Some hospitals objected to the $50 million requirement, saying they already have started initiatives to improve care. The requirement likely will divert money that hospitals otherwise could use for expenses such as inpatient care.

In a document that spells out the terms of the extension, federal officials made clear that they see the LIP program as a way to help defray the costs of caring for poor people — and as a way to spur improvements in care.

The pilot, which was a priority of former Gov. Jeb Bush, requires most beneficiaries in Broward, Duval, Clay, Baker and Nassau counties to enroll in HMOs or another type of managed care, known as provider service networks. It was originally scheduled to last five years and expired June 30, 2011.

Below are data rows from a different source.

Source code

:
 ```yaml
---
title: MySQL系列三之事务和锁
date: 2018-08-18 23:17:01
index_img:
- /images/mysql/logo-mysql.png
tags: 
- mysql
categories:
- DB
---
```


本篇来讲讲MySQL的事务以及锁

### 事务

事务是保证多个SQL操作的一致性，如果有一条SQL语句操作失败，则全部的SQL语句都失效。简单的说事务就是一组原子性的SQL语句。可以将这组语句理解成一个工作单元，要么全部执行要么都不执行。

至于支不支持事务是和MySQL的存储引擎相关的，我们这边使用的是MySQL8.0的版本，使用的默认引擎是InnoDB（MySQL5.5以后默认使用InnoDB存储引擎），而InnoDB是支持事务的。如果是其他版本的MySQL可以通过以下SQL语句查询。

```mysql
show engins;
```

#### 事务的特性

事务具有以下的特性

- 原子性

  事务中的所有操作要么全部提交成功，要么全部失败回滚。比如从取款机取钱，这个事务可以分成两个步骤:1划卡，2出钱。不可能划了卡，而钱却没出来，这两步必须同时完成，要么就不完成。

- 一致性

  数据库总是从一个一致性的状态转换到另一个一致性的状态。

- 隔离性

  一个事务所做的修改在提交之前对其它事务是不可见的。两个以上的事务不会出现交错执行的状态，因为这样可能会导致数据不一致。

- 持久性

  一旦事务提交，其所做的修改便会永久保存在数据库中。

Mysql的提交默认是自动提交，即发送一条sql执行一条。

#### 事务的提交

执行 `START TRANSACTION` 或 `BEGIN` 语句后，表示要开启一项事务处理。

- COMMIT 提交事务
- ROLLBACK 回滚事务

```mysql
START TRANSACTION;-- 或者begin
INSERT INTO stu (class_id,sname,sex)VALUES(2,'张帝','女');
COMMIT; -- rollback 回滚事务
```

AHCA began negotiations with federal officials last year on seeking an extension through June 2014. The federal government approved a series of temporary extensions to allow more time for negotiations, with the final temporary extension ending Thursday.

Amid the negotiations, the Legislature this spring approved a sweeping plan to gradually move to a statewide managed-care system. Republican supporters argue that such a plan will help hold down costs while improving the fragmented system of care in the current Medicaid system.

Under the plan, the pilot program would serve as a legal jumping-off point for much of the statewide system.

The pilot program was approved as a “waiver” to federal Medicaid law. In seeking approval from the federal government for the statewide system, Florida will seek an amendment to that waiver.